[MATERIAL FOR THIS EXERCISE — start]
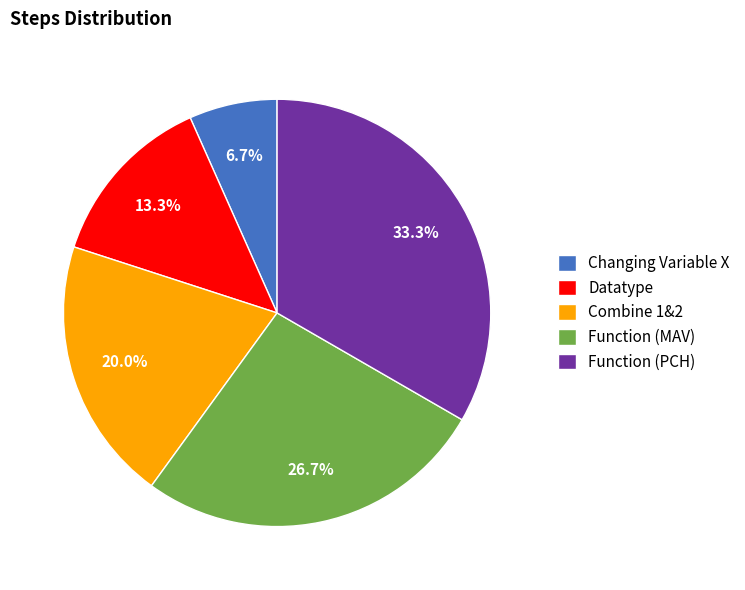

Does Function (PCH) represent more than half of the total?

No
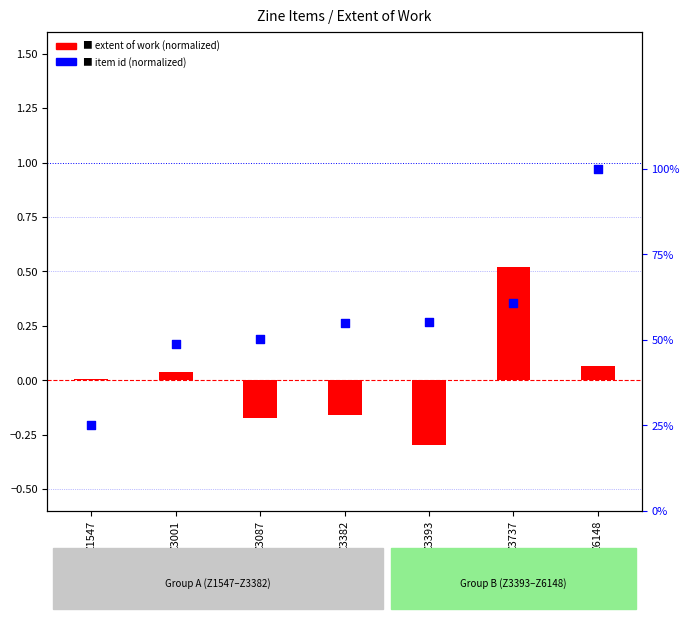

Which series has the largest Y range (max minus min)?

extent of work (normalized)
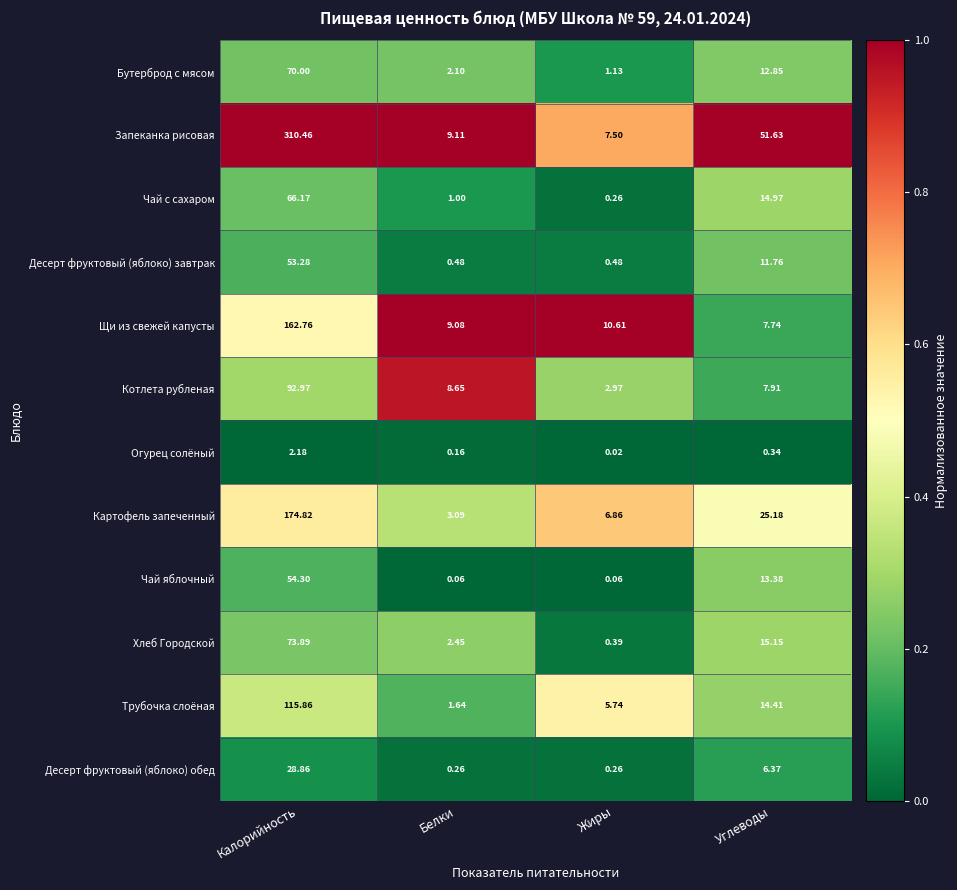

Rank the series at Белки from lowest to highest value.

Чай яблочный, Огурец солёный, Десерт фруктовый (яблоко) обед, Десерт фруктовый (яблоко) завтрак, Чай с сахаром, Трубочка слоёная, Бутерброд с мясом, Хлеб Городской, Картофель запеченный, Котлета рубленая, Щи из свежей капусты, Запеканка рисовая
[MATERIAL FOR THIS EXERCISE — finish]
Could you output, unchanged, the part of the rows that opens with the line containing "Rank the series" and closes at the end of the rows?

Rank the series at Белки from lowest to highest value.

Чай яблочный, Огурец солёный, Десерт фруктовый (яблоко) обед, Десерт фруктовый (яблоко) завтрак, Чай с сахаром, Трубочка слоёная, Бутерброд с мясом, Хлеб Городской, Картофель запеченный, Котлета рубленая, Щи из свежей капусты, Запеканка рисовая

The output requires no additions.